The operation you want here is a Zip to pair up corresponding elements in your two sequences of books. That operator is being added in .NET 4.0, but we can fake it by using Select to grab the books' indices and joining on that:
var res = from b1 in xml1.Descendants("book")
.Select((b, i) => new { b, i })
join b2 in xml2.Descendants("book")
.Select((b, i) => new { b, i })
on b1.i equals b2.i
We'll then use a second join to compare the values of attributes by name. Note that this is an inner join; if you did want to include attributes missing from one or the other you would have to do quite a bit more work.
select new
{
Row = b1.i,
Diff = from a1 in b1.b.Attributes()
join a2 in b2.b.Attributes()
on a1.Name equals a2.Name
where a1.Value != a2.Value
select new
{
Name = a1.Name,
Value1 = a1.Value,
Value2 = a2.Value
}
};
The result will be a nested collection:
foreach (var b in res)
{
Console.WriteLine("Row {0}: ", b.Row);
foreach (var d in b.Diff)
Console.WriteLine(d);
}
Or to get multiple rows per book:
var report = from r in res
from d in r.Diff
select new { r.Row, Diff = d };
foreach (var d in report)
Console.WriteLine(d);
Which reports the following:
{ Row = 0, Diff = { Name = image, Value1 = C01, Value2 = C011 } }
{ Row = 1, Diff = { Name = name, Value1 = ASP.NET, Value2 = ASP.NET 2.0 } }
{ Row = 3, Diff = { Name = id, Value1 = 20507, Value2 = 20508 } }
For fun, a general solution to grega g's reading of the problem. To illustrate my objection to this approach, I've introduced a "correct" entry for 'PowerShell in Action'.
string s1 = @"<Books>
<book id='20504' image='C01' name='C# in Depth'/>
<book id='20505' image='C02' name='ASP.NET'/>
<book id='20506' image='C03' name='LINQ in Action '/>
<book id='20507' image='C04' name='Architecting Applications'/>
<book id='20508' image='C05' name='PowerShell in Action'/>
</Books>";
string s2 = @"<Books>
<book id='20504' image='C011' name='C# in Depth'/>
<book id='20505' image='C02' name='ASP.NET 2.0'/>
<book id='20506' image='C03' name='LINQ in Action '/>
<book id='20508' image='C04' name='Architecting Applications'/>
<book id='20508' image='C05' name='PowerShell in Action'/>
</Books>";
XDocument xml1 = XDocument.Parse(s1);
XDocument xml2 = XDocument.Parse(s2);
var res = from b1 in xml1.Descendants("book")

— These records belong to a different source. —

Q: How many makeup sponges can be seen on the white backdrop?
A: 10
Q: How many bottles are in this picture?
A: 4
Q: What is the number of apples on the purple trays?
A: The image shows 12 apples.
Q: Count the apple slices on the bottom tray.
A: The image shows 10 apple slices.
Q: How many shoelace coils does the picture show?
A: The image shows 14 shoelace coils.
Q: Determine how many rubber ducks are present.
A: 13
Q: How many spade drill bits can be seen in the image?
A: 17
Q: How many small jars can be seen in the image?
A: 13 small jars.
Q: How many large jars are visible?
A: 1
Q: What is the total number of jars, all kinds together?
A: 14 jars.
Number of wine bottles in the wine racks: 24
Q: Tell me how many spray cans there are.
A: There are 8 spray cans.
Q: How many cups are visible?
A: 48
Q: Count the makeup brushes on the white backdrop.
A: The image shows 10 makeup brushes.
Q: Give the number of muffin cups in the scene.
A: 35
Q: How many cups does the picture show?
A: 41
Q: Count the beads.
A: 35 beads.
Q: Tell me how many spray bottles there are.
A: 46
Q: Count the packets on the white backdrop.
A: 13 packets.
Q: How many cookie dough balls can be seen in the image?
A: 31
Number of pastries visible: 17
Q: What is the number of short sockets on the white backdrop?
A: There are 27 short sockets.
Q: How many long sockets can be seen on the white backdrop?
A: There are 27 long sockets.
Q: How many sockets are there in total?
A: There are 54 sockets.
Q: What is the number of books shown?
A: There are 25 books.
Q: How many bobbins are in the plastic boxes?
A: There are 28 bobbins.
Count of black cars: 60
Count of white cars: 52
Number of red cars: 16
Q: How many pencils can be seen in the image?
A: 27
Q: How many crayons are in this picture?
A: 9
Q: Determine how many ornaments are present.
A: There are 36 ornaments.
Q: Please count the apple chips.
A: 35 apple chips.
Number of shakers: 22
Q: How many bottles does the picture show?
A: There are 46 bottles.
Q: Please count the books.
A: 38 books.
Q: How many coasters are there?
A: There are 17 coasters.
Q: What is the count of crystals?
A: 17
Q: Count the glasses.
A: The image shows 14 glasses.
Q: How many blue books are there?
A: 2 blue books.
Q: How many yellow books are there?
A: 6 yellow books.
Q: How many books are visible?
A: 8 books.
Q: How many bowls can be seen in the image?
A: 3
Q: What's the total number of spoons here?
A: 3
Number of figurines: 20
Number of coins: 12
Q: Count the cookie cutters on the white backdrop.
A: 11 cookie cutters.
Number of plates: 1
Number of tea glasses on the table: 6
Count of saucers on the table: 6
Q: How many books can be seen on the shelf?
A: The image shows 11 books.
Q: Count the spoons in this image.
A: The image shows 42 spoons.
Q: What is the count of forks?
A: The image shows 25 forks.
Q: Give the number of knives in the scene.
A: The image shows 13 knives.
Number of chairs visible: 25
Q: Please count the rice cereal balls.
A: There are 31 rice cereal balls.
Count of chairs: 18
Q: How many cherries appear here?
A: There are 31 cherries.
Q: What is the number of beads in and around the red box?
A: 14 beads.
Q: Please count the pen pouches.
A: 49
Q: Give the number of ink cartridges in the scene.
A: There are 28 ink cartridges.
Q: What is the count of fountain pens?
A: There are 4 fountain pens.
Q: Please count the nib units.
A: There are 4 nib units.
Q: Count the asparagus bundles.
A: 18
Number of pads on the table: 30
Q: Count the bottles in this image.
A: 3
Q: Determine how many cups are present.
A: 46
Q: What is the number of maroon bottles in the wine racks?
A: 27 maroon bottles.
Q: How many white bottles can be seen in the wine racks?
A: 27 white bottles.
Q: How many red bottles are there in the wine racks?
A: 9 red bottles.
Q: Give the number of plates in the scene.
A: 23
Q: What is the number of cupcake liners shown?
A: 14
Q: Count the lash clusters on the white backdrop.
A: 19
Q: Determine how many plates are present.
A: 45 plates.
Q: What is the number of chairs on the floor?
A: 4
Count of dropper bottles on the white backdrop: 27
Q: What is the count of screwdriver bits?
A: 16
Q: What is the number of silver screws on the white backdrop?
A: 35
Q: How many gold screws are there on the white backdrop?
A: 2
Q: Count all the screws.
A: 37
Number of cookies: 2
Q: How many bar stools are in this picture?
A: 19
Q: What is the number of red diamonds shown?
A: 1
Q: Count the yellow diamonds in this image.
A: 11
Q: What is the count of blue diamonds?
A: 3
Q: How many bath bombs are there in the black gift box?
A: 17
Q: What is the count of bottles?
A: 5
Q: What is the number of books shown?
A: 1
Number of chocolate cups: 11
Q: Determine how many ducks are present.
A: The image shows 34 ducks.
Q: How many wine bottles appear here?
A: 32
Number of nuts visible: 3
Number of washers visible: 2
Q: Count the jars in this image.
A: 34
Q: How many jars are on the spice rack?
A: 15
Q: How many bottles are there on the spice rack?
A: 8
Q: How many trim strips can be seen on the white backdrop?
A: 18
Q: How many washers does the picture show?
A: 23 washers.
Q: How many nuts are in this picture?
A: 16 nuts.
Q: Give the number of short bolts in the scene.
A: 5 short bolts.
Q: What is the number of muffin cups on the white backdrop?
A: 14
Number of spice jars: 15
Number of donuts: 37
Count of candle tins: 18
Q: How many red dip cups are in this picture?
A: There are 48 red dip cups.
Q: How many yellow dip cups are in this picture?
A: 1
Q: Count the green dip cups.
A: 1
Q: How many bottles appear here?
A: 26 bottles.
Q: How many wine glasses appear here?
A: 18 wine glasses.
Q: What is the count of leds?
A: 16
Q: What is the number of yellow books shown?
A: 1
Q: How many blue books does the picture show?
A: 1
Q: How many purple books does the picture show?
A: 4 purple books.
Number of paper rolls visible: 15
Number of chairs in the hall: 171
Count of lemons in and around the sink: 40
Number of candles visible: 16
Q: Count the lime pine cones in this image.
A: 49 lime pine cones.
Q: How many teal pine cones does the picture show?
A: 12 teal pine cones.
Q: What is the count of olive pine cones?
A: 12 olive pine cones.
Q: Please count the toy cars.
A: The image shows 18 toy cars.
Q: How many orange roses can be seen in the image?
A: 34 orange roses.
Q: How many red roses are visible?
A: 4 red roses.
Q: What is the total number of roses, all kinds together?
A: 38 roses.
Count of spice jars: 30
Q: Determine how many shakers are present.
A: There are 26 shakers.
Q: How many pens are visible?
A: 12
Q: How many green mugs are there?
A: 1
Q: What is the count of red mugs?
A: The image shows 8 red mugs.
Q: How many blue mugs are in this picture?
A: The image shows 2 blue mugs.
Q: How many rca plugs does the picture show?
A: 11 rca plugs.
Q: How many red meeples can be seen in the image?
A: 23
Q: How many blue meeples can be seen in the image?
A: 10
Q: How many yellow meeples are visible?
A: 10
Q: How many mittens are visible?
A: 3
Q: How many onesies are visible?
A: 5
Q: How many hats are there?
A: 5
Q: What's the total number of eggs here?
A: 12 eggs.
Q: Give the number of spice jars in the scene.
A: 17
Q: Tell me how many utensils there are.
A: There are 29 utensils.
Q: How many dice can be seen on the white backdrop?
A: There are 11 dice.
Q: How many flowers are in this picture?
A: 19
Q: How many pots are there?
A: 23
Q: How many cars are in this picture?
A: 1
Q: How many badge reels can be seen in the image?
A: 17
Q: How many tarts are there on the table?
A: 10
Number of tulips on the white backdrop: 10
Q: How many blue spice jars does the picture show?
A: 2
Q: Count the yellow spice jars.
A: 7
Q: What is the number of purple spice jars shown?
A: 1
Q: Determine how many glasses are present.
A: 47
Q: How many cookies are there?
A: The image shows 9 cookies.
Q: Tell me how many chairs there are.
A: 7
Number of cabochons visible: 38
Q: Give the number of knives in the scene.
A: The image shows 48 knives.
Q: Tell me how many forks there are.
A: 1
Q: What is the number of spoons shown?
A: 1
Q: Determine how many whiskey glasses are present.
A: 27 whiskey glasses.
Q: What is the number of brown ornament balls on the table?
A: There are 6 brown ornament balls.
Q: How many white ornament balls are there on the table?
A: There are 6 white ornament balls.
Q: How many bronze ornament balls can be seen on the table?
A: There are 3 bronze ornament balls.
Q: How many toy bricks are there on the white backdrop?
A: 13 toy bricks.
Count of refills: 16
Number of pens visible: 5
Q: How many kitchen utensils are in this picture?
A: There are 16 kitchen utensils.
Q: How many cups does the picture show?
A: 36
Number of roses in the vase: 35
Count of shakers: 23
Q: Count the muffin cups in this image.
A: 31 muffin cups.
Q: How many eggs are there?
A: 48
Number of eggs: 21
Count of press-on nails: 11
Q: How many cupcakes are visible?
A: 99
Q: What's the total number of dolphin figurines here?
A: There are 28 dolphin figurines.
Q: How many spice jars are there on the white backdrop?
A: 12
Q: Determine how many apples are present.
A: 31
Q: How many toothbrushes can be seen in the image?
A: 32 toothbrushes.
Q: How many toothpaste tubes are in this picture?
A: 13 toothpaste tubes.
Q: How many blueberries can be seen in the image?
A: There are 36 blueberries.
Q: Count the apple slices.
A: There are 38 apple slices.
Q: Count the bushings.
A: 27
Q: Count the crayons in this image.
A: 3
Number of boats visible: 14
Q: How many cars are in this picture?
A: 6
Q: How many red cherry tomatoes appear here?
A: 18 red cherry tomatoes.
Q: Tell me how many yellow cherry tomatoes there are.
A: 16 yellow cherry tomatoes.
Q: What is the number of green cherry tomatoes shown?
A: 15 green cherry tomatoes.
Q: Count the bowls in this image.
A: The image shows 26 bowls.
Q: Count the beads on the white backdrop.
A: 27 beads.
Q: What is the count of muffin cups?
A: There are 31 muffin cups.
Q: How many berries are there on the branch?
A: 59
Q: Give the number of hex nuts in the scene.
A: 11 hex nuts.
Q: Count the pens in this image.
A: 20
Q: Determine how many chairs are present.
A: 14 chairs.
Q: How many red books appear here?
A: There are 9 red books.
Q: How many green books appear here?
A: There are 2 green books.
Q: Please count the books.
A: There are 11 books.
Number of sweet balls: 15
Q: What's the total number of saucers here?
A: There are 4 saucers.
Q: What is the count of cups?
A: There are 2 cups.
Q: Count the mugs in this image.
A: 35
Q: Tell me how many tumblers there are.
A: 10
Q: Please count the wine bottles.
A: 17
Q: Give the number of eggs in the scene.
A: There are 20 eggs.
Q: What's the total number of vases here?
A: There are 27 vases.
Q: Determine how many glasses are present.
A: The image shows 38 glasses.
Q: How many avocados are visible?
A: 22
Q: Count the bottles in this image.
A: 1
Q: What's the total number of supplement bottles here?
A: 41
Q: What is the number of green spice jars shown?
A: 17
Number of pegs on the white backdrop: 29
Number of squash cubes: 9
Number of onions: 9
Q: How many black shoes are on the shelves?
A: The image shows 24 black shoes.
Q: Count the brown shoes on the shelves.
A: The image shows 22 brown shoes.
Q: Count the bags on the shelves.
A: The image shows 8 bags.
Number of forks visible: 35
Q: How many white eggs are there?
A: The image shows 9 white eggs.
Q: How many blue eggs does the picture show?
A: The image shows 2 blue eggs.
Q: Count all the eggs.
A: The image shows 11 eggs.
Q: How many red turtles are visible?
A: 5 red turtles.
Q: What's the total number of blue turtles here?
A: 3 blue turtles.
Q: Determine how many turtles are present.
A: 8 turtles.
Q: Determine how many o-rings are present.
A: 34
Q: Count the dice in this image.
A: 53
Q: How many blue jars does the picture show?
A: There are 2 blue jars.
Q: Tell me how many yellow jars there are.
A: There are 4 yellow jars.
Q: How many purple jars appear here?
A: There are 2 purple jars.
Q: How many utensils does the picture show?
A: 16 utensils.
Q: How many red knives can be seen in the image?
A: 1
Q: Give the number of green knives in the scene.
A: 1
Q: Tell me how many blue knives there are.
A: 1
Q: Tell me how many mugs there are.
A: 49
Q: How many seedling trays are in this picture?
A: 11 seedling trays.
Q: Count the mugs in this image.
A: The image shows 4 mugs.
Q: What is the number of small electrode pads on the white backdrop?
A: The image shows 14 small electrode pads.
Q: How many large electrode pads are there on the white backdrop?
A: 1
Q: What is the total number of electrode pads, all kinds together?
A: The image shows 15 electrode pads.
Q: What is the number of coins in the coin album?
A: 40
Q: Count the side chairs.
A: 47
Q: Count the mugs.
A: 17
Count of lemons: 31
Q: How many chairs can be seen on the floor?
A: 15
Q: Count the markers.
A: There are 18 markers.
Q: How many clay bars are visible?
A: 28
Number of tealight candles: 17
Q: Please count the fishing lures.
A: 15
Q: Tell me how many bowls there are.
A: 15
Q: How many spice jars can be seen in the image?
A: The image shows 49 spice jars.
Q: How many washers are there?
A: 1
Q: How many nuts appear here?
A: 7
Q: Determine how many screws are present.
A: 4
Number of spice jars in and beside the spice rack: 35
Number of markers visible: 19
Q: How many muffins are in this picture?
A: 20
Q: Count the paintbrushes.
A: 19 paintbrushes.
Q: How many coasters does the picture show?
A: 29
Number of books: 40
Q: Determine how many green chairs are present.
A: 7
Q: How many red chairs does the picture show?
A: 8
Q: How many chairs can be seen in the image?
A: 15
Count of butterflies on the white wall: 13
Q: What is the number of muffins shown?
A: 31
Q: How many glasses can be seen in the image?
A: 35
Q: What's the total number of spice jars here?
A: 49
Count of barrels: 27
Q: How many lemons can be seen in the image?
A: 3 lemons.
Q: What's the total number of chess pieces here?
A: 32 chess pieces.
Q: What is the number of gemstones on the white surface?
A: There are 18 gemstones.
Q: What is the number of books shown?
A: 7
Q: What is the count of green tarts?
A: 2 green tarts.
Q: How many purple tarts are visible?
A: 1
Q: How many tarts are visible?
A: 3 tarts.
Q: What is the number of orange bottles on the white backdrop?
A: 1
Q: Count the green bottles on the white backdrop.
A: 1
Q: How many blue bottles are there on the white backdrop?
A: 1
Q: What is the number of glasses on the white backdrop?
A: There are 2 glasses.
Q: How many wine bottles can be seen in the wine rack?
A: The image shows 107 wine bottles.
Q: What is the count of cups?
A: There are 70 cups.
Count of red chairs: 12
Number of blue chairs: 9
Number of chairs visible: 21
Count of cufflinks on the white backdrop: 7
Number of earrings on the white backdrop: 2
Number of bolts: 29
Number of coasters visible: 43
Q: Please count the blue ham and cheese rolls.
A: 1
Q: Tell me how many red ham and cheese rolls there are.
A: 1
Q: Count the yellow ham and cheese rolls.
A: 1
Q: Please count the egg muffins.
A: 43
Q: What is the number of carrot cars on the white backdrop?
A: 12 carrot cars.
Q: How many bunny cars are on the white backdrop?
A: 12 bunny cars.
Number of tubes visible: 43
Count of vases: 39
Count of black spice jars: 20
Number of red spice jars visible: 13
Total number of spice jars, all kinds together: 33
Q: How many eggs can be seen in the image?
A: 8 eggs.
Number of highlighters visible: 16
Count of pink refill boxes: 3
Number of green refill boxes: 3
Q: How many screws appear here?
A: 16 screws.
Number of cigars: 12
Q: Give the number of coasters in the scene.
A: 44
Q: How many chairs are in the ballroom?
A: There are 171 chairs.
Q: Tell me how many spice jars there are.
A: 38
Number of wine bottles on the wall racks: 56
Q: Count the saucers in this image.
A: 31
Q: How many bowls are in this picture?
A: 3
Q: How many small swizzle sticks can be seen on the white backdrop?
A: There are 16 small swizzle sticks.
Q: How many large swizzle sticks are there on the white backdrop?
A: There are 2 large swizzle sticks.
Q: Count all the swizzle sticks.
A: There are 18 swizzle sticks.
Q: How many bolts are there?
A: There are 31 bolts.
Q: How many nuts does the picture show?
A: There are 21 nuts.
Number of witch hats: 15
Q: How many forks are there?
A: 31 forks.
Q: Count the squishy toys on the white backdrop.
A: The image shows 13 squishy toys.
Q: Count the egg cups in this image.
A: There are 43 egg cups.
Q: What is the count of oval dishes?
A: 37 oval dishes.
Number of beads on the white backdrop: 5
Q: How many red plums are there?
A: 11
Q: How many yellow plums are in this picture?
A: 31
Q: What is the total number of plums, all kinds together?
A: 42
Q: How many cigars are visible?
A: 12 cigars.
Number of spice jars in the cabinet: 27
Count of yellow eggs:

from b2 in xml2.Descendants("book")
let issues = from a1 in b1.Attributes()
join a2 in b2.Attributes()
on a1.Name equals a2.Name
select new
{
Name = a1.Name,
Value1 = a1.Value,
Value2 = a2.Value
}
where issues.Any(i => i.Value1 == i.Value2)
from issue in issues
where issue.Value1 != issue.Value2
select issue;
Which reports the following:
{ Name = image, Value1 = C01, Value2 = C011 }
{ Name = name, Value1 = ASP.NET, Value2 = ASP.NET 2.0 }
{ Name = id, Value1 = 20507, Value2 = 20508 }
{ Name = image, Value1 = C05, Value2 = C04 }
{ Name = name, Value1 = PowerShell in Action, Value2 = Architecting Applications }
Note that the last two entries are the "conflict" between the 20508 typo and the otherwise correct 20508 entry.